───── Provided text
Editor's take: We first started studying China's electric vehicle market because of its importance to semis, but have become increasingly fascinated (some would say obsessed) the more we learn. Autos are an important industry for any developed economy and China's EV market bears many of the hallmarks of an industry that could someday become a major global player. If current trends continue, China's EV makers will be important not just to the semis market, but to the global economy.

A combination of factors make it interesting. First is its growth rate. From 500,000 units in 2017 to an estimated 6.5 million units in 2022, the industry has clocked in a 63% CAGR, and looks set to continue growing in healthy double digits for at least the next few years.

China's policy makers are sending all the signals that they favor the industry for a host of reasons, so even if they curtail explicit subsidies as they are doing now, there are still many other ways that the government will grant favorable treatment to the sector.

Editor's Note:
Guest author Jonathan Goldberg is the founder of D2D Advisory, a multi-functional consulting firm. Jonathan has developed growth strategies and alliances for companies in the mobile, networking, gaming, and software industries.

Another important factor is the sheer diversity of suppliers. This report from Technode lists 30 EV makers, which is probably the same number for EV makers from all other countries combined. China's development model seems to do well with this sort of near-anarchic market fragmentation. We have seen similar patterns there across many other industries. For example, China once had 1,000 handset makers and today probably has 2,000 semiconductor companies.

"... the pattern seems to be sponsor a large number of companies, then let Darwinian commercial forces play out across the sector, ultimately winnowing the number down to a handful of battle-hardened champions, who are then ready to compete on the global stage"
──────────
───── Data supplied
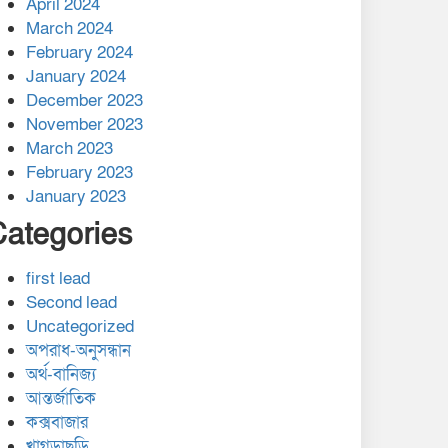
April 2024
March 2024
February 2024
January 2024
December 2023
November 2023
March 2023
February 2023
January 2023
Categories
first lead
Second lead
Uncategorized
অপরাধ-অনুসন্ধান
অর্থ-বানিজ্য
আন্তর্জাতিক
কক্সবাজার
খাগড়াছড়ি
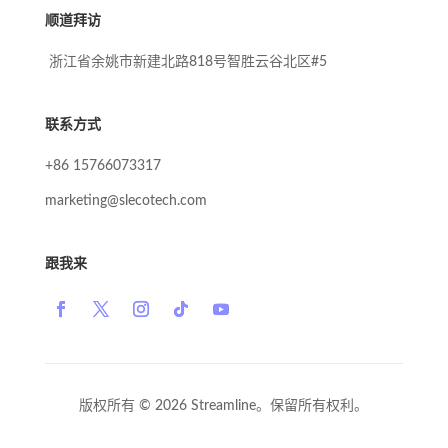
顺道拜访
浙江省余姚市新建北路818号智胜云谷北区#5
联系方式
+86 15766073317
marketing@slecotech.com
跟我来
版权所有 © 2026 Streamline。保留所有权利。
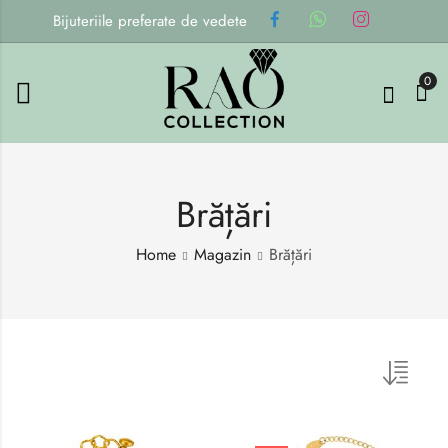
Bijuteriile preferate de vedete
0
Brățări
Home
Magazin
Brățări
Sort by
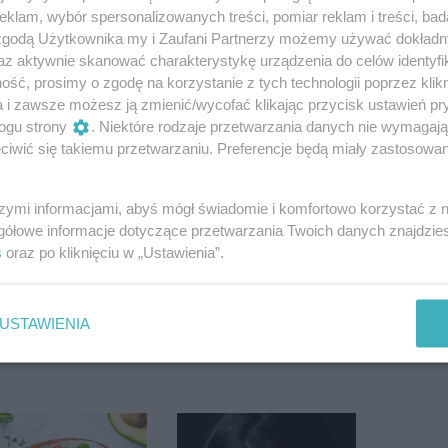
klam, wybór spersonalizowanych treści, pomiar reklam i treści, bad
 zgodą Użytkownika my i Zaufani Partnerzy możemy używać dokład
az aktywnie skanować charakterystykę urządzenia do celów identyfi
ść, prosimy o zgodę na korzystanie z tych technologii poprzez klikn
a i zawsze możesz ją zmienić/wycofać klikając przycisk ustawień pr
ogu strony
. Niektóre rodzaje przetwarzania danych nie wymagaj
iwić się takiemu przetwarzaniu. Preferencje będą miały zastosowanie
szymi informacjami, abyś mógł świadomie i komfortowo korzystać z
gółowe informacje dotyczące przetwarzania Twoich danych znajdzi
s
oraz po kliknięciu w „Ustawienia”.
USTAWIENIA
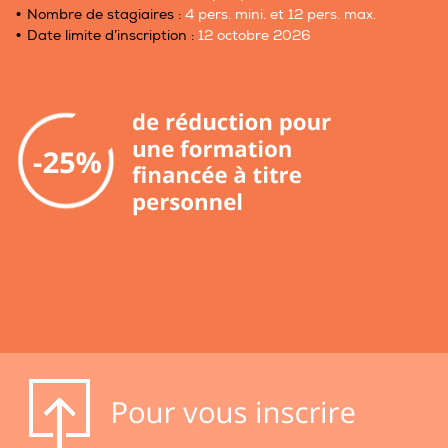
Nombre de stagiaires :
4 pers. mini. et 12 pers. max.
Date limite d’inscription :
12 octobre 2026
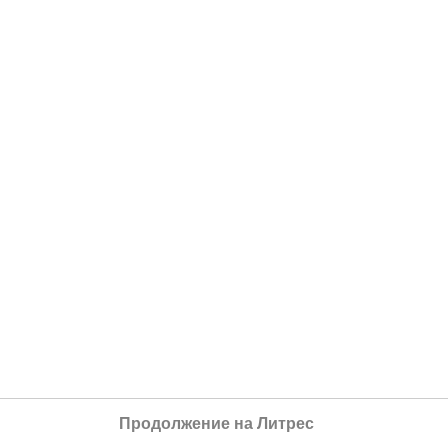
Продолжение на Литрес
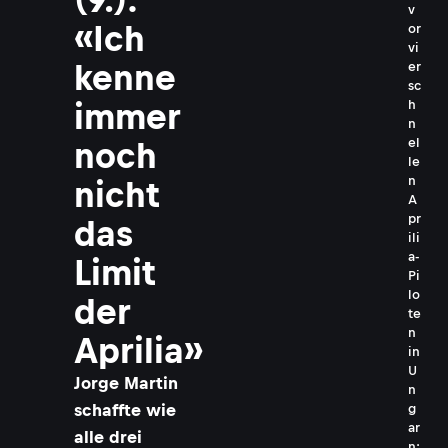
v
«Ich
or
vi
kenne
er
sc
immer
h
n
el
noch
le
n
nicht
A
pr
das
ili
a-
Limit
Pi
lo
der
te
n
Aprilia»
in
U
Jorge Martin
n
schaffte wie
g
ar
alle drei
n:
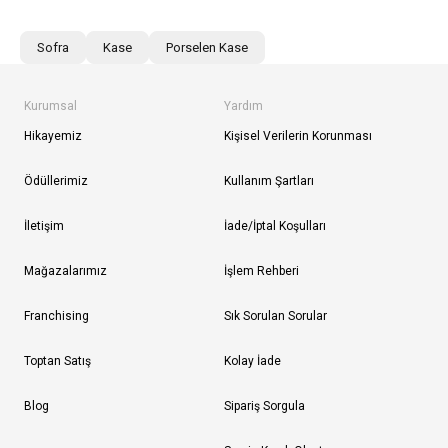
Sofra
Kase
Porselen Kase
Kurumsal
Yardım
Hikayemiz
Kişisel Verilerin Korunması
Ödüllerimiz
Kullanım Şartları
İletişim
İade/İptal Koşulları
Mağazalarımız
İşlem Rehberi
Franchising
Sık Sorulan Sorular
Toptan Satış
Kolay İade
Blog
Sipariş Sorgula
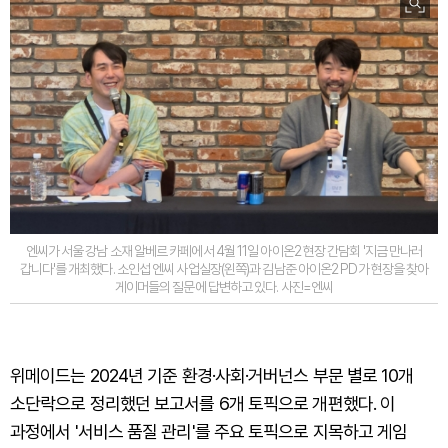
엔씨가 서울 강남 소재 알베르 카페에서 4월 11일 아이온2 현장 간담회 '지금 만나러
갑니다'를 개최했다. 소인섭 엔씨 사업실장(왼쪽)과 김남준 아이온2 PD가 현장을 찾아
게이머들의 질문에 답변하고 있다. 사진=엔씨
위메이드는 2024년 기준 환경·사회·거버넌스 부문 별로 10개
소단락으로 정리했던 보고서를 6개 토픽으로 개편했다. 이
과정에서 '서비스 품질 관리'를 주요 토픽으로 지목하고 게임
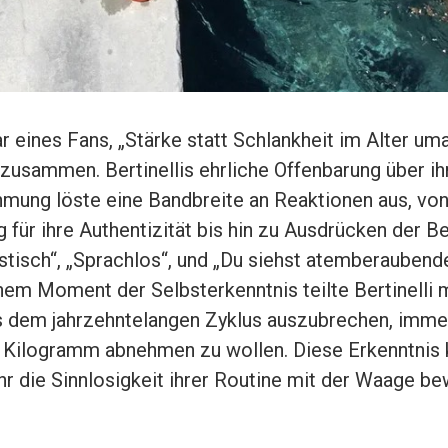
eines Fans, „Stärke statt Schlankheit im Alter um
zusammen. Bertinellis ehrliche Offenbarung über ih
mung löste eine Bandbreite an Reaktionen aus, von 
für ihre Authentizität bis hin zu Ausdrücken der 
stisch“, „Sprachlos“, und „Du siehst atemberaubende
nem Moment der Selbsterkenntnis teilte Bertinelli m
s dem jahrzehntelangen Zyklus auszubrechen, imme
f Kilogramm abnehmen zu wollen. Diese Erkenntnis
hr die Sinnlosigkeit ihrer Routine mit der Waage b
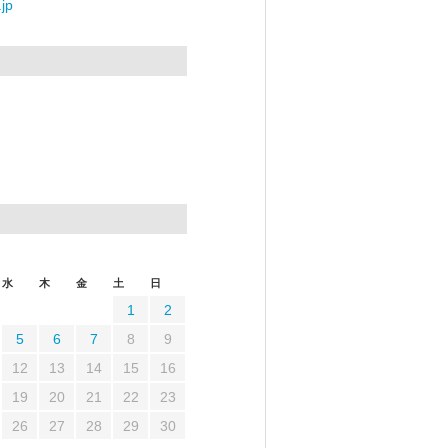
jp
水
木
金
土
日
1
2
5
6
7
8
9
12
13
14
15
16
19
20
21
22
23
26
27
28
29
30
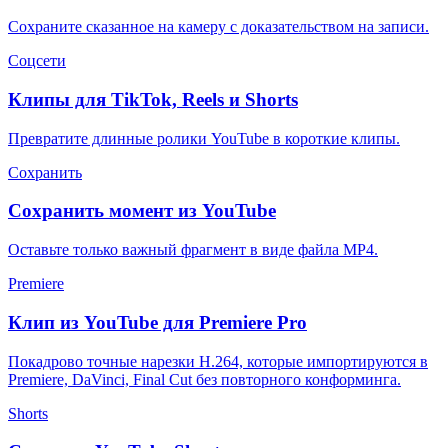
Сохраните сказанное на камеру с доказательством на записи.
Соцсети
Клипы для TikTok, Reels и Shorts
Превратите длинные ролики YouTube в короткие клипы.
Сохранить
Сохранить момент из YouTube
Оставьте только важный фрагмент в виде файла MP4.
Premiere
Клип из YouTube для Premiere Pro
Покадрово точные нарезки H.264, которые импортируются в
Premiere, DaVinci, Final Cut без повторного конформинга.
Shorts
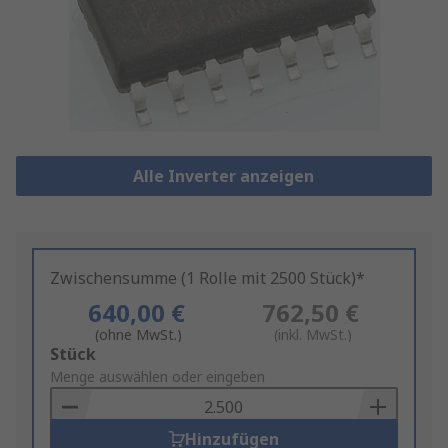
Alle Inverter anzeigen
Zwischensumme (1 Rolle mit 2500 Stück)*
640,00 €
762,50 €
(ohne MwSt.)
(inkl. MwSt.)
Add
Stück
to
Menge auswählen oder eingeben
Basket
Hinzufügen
──────────
───── Data supplied
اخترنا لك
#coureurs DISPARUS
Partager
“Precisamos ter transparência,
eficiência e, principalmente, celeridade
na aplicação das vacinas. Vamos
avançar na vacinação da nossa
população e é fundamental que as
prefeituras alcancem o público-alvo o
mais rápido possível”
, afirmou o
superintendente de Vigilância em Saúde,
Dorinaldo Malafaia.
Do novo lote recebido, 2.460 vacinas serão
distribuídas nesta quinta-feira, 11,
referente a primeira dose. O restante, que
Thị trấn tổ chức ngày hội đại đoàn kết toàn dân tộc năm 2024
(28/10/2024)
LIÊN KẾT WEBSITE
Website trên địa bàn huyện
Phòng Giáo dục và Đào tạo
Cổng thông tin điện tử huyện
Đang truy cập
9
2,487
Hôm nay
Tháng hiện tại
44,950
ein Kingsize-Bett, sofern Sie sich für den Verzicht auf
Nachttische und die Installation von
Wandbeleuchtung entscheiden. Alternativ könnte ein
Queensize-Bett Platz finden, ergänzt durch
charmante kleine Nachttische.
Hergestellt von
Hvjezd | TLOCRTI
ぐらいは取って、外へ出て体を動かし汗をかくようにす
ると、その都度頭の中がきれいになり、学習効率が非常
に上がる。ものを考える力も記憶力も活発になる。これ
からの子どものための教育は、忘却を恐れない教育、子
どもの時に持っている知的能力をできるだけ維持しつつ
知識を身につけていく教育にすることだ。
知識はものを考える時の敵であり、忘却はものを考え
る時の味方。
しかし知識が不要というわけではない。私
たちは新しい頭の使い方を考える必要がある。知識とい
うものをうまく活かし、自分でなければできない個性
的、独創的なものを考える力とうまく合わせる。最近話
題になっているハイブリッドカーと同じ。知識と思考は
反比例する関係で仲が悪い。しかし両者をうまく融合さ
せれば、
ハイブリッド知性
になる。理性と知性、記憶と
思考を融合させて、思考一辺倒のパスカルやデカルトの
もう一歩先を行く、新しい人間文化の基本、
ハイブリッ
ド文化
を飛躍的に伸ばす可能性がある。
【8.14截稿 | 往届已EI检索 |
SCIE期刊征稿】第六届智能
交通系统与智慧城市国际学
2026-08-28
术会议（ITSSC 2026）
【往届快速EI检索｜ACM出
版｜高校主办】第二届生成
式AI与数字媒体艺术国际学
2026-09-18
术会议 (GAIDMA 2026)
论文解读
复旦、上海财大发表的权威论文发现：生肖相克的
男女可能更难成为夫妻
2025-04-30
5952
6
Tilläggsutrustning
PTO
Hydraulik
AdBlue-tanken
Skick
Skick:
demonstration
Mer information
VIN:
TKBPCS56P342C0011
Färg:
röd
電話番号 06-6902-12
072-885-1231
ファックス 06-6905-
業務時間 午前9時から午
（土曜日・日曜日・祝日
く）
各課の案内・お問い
──────────
───── Data supplied
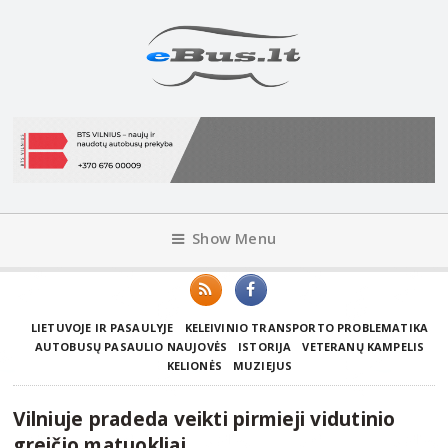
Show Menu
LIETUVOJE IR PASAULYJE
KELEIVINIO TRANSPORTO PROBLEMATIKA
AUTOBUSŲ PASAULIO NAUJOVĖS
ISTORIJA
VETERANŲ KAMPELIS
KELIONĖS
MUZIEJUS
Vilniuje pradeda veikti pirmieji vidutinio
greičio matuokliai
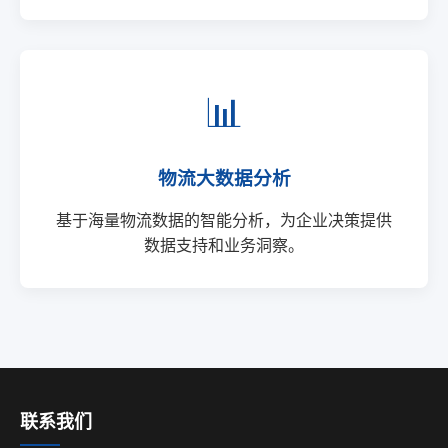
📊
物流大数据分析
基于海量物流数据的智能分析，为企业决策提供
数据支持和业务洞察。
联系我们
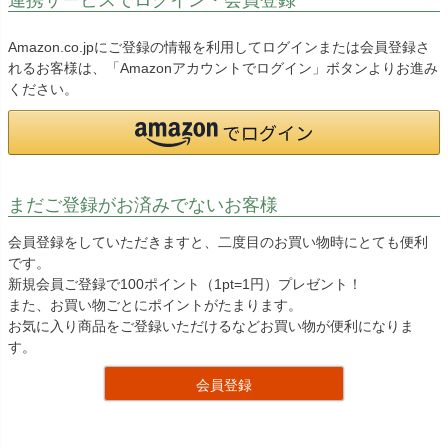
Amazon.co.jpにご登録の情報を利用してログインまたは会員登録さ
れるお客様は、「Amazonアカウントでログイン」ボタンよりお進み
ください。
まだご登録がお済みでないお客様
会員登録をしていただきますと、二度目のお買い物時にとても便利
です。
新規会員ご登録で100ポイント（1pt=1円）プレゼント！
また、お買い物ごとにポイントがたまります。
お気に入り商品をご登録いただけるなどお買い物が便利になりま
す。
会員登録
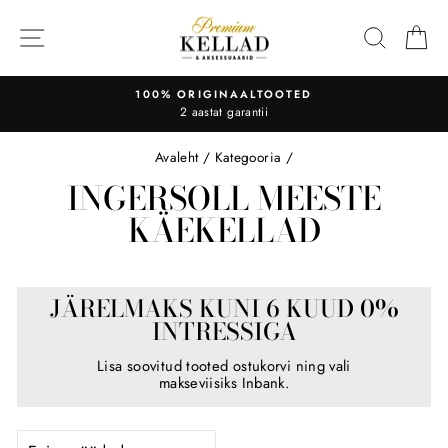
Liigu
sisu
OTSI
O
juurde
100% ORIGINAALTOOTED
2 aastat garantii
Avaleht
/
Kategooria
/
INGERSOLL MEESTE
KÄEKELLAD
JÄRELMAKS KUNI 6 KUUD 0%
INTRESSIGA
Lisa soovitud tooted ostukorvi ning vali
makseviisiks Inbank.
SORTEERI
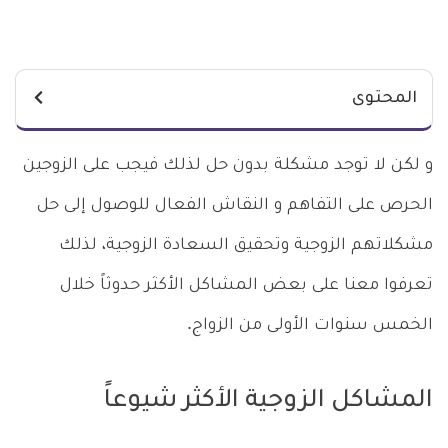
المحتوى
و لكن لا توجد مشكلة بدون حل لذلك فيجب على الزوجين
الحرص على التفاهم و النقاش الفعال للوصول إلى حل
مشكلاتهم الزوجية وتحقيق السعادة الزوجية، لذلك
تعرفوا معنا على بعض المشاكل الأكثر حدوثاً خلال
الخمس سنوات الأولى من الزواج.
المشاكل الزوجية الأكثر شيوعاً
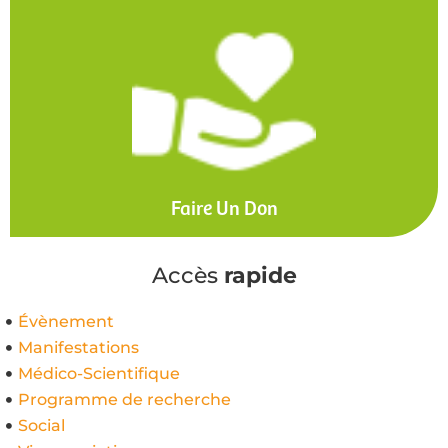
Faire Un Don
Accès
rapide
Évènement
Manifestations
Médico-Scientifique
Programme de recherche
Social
──────────
**Problems and tasks:**
(a) Rewrite the China EV passage starting with "Another important factor" and going on through "2,000 semiconductor companies.", swapping "handset makers" for "phone manufacturers".
(b) According to the China EV passage, how many EV makers does the report from Technode list?
The rows have no connection to the text about China's electric vehicle market.

**Expected results:**
(a)
Another important factor is the sheer diversity of suppliers. This report from Technode lists 30 EV makers, which is probably the same number for EV makers from all other countries combined. China's development model seems to do well with this sort of near-anarchic market fragmentation. We have seen similar patterns there across many other industries. For example, China once had 1,000 phone manufacturers and today probably has 2,000 semiconductor companies.

(b) 30